Physical Design

Element Diagram


A.R.I.S. uses 5 sensors for navigation purposes.  In the front, we use a MB1010 sonar sensor.   The purpose of the MB1010 is to detect objects in front of A.R.I.S. up to 6 feet away.  To the left and right of the MB1010, we use MB1030 sonar sensors to detect objects on either side of A.R.I.S.  The MB1030 has a wider, but shorter ranged beam than the MB1010, therefore we mounted them on the side to detect any obstructions, such as table legs or chair legs, that A.R.I.S. could get caught on.  On both sides of A.R.I.S. and facing out (beam is perpendicular to A.R.I.S. movement), we have Sharp GP2Y0A60SZLF IR sensor.  These sensors will be used to detect objects on either side of A.R.I.S.  The information from IR sensors will be used to determine if A.R.I.S. can turn into doorway or when navigating around the rooms, it will reference the center counter.

3-Tier IR sensors

We have also developed our own sensor which utilizes an IR camera and Raspberry Pi Camera, connected to a Raspberry Pi 3, which then sends information via serial to our PIC32 microcontroller.  The IR Camera is used to detect the IR source, and will send information in the form of XY coordinates to the PIC32.  This information will be read and A.R.I.S. will drive towards the IR source.  The PI Camera is used for positive identification of IR source.   It will use OpenCV to verify the IR source.  In general, our Raspberry PI is a super sensor, which receives information from cameras, and transfers that information through UART ports on the PIC32.

See more information HERE

Motors and Motor Controller

We chose to implement a differential drive system into A.R.I.S.  The idea behind the 2WD setupt was to implement 0 degree radius turning and be able to travel at 1.5m/sec.  A.R.I.S. is equipped with 144mm in diameter by 29mm in width scooter wheels.  The competition takes place on tile floors, therefore polyurethane scooter wheels have the perfect traction.  To drive the wheels, we chose 70:1 gear ratio DC brushed motors.  At 12v, the motors deliver 150RPM and 300mA free-run.  This gives us the torque and acceleration we need as well as allows us to reach our top speed of 1.5m/sec.  These motors also have integrated quadrature encoders that provide a resolution of 64 counts per revolution of the motor shaft, which corresponds to 4480 counts per revolution of the gearbox's output shaft.  In order to drive our motors, we use a Dual VNH2SP30 Motor Driver.  The motor driver PCB consists of two VNH2SP30 H-bridges.  The board will take inputs from the microcontroller and output information to the motors.

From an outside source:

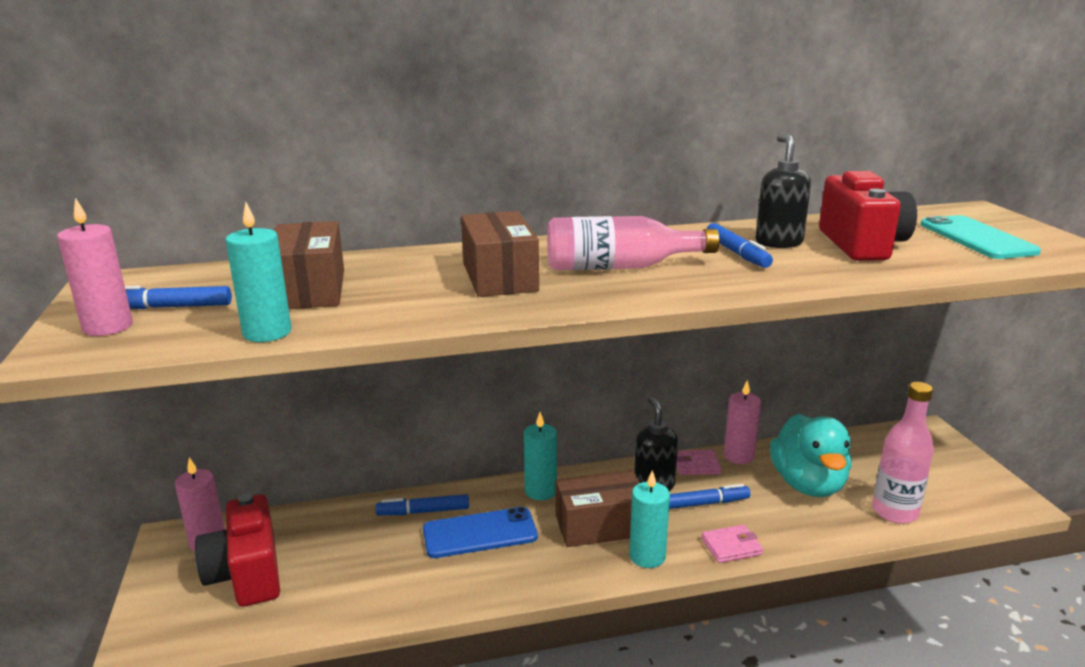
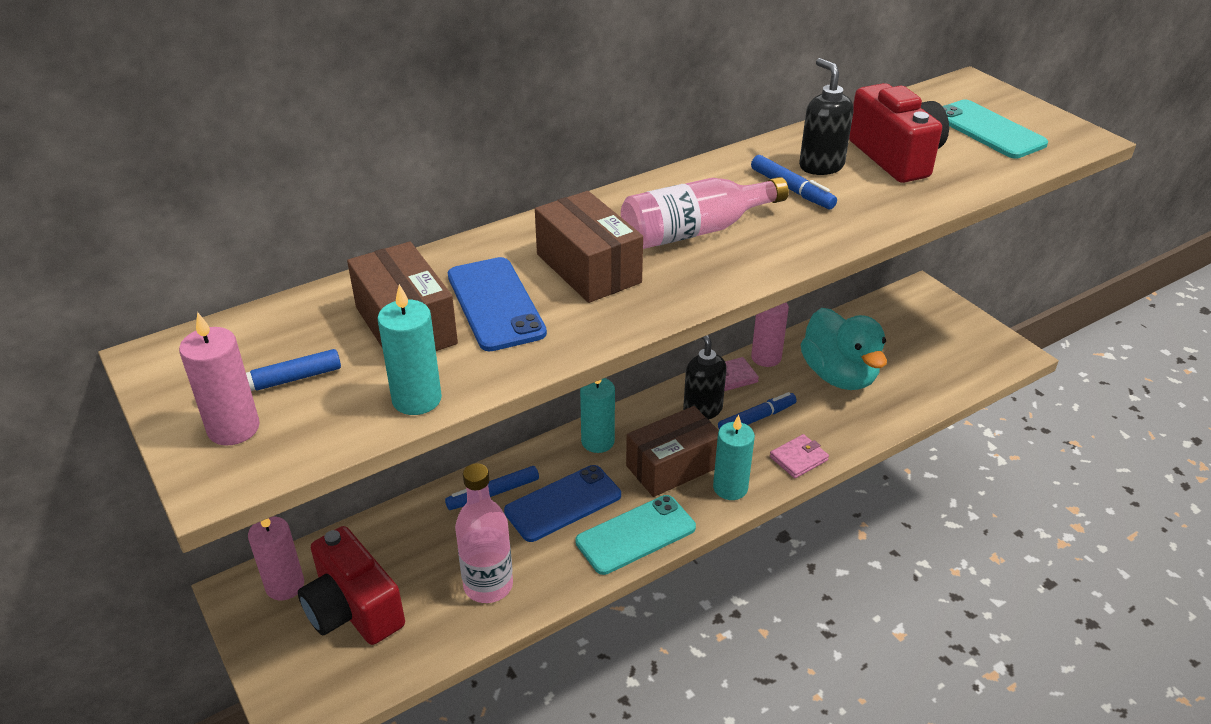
camera: 20 degrees left, 15 degrees up
(397, 287) = (495, 304): none -> blue phone
(531, 575) = (636, 535): none -> turquoise phone
(894, 512) = (921, 388): pink bottle -> pink bottle (488, 585)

For our power system, we chose a 14.8V 2200mAH LiPo battery which would be able to power our entire system for the duration of the competition, about 30-45mins.  The battery would be connected to two separate voltage regulators, 5v and 3.3v.  The 5V voltage regulator would be used to power our sensors, while the 3.3V voltage regulator would be used to power our microcontroller.

Extinguishing System

The Fire Extinguishing System uses a 150mL bottle as the water reservoir. We are using a DC motor water pump, similar to ones used in aquariums.  The pump is not self priming so we had to mount the pump at the bottom of the water bottle, in order to create self priming.  The water pump will be powered directly from the battery and will be triggered using an N-Channel MOSFET.